Когда все спали, Бетти давала мне кусочки клуасана и кислый кефил. Это некласиво не делится с длугими, так мама говолит, Бетти тоже взлослая, почти как мама. Ей уже шесть лет и она сказала, что делиться нельзя, самим мало. Потом отклылась двель и Бетти сказала, бежим, и мы побежали, а потом я опять потелялась. Месье, вы отведёте меня домой к маме? Мы живём на улице Плясвятой Каталины дом номел... Ой, я забы-ыла-а!" - и девочка горько расплакалась, обильно смачивая слезами и прочей влагой мою шею.

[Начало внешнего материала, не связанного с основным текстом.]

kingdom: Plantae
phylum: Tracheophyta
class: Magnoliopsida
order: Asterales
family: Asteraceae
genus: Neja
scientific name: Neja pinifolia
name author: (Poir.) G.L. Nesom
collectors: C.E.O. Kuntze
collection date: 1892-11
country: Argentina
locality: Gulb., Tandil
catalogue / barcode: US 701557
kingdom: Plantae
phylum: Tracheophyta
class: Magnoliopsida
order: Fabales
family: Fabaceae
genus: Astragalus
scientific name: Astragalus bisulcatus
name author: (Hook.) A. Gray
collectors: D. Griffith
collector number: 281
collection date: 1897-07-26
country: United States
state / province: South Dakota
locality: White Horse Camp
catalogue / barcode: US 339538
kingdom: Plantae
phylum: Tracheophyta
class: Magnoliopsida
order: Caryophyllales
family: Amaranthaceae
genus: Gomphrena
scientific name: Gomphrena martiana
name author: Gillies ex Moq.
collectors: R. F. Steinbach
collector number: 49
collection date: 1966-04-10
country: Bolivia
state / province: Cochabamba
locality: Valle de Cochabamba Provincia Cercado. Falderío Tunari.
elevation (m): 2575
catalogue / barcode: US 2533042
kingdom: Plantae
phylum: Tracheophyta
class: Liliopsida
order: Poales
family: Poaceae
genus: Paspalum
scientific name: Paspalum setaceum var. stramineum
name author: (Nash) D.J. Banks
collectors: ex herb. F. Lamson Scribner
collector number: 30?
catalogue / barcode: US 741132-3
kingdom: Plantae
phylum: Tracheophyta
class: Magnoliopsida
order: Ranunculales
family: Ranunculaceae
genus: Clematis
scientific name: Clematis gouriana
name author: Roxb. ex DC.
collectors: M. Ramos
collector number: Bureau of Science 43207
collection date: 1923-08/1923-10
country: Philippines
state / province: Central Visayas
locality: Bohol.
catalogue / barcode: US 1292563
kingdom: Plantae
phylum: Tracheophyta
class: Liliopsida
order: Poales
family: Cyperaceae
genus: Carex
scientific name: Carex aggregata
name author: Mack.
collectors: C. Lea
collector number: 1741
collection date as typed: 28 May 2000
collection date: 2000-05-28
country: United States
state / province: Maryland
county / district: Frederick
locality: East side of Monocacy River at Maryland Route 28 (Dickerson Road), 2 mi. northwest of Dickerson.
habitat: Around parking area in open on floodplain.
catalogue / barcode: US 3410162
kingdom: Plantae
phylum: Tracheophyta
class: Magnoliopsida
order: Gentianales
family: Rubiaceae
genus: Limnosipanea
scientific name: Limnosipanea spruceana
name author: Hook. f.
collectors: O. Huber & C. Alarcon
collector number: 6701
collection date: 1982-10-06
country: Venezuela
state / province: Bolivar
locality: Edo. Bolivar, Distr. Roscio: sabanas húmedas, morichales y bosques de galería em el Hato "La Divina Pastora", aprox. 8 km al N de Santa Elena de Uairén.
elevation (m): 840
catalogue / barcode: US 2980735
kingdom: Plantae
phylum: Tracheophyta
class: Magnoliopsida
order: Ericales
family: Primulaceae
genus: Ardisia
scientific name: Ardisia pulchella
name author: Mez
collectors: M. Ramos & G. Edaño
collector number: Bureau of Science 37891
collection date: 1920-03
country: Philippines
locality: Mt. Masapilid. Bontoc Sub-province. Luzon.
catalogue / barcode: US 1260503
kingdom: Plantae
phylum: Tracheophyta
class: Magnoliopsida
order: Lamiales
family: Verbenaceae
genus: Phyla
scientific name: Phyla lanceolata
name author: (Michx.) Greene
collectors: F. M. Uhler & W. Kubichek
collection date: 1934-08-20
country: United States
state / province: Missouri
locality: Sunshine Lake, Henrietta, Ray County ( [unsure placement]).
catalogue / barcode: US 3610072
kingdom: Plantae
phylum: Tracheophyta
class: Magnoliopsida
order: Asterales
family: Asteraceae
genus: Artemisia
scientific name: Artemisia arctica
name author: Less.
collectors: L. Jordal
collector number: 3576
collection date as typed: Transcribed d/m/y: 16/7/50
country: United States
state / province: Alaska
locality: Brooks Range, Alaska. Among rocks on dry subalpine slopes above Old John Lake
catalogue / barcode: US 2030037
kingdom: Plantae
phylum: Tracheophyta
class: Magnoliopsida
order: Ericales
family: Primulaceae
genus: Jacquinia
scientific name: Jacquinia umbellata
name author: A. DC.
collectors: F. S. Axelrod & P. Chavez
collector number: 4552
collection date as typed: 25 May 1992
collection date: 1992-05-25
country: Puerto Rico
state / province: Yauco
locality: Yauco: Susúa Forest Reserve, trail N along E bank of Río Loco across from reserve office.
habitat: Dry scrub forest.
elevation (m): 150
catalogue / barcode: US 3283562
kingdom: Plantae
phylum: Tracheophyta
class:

Через минуту, когда мы подошли к своему вагону, она уже крепко спала у меня на руках.
Пока я нёс ребёнка, никто из моих спутников не проронил ни слова. Молчал даже Прус. Лишь когда Тим Шульц поднялся по железным ступеням вагона, чтобы принять у меня спящую девочку, стоящий рядом фон Рей как-то горестно и обречённо покачал головой, не сочтя возможным ни возразить, ни хотя бы как-то прокомментировать происходящее. Стоящий в карауле немолодой солдат, изумленно выпучил глаза, глядя на своих командиров. Однако через мгновение, и он сделал вид, что ничего неординарного не происходит. Навстречу поднявшемуся в вагон фон Рею вышел фельдфебель, разводящий караула. Он доложил ему, как старшему по званию, что наш состав останется на запасном пути до вечера следующего дня. Вообще-то начальником группы сопровождения архивов флотилии номинально числился я, но я не возражал, что как-то само собой все воспринимали в этом качестве пожилого солидного фон Рея.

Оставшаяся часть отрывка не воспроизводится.